Vision-based Teleoperation of Shadow Dexterous Hand using End-to-End Deep Neural Network
This work addresses the challenge of enabling novice users to teleoperate complex robotic hands for tasks like grasping, though it is incremental as it builds on existing vision-based teleoperation methods.
The paper tackles the problem of intuitive, markerless vision-based teleoperation of dexterous robotic hands by developing TeachNet, an end-to-end deep neural network that directly generates robot joint angles from depth images of the human hand, resulting in more reliable and faster performance than state-of-the-art methods in imitation experiments and grasp tasks.
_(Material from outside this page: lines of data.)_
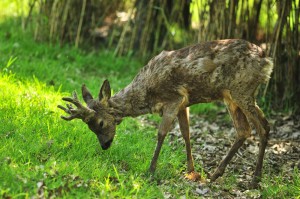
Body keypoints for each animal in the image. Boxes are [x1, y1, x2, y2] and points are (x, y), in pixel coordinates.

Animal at [57, 39, 274, 188]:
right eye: (90, 128)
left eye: (100, 123)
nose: (104, 145)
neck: (146, 92)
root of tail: (266, 59)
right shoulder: (184, 103)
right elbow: (186, 134)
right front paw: (191, 171)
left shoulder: (173, 98)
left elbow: (161, 133)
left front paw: (150, 171)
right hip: (231, 95)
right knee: (245, 130)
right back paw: (216, 174)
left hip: (242, 89)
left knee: (262, 127)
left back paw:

In this paper, we present TeachNet, a novel neural network architecture for intuitive and markerless vision-based teleoperation of dexterous robotic hands. Robot joint angles are directly generated from depth images of the human hand that produce visually similar robot hand poses in an end-to-end fashion. The special structure of TeachNet, combined with a consistency loss function, handles the differences in appearance and anatomy between human and robotic hands. A synchronized human-robot training set is generated from an existing dataset of labeled depth images of the human hand and simulated depth images of a robotic hand. The final training set includes 400K pairwise depth images and joint angles of a Shadow C6 robotic hand. The network evaluation results verify the superiority of TeachNet, especially regarding the high-precision condition. Imitation experiments and grasp tasks teleoperated by novice users demonstrate that TeachNet is more reliable and faster than the state-of-the-art vision-based teleoperation method.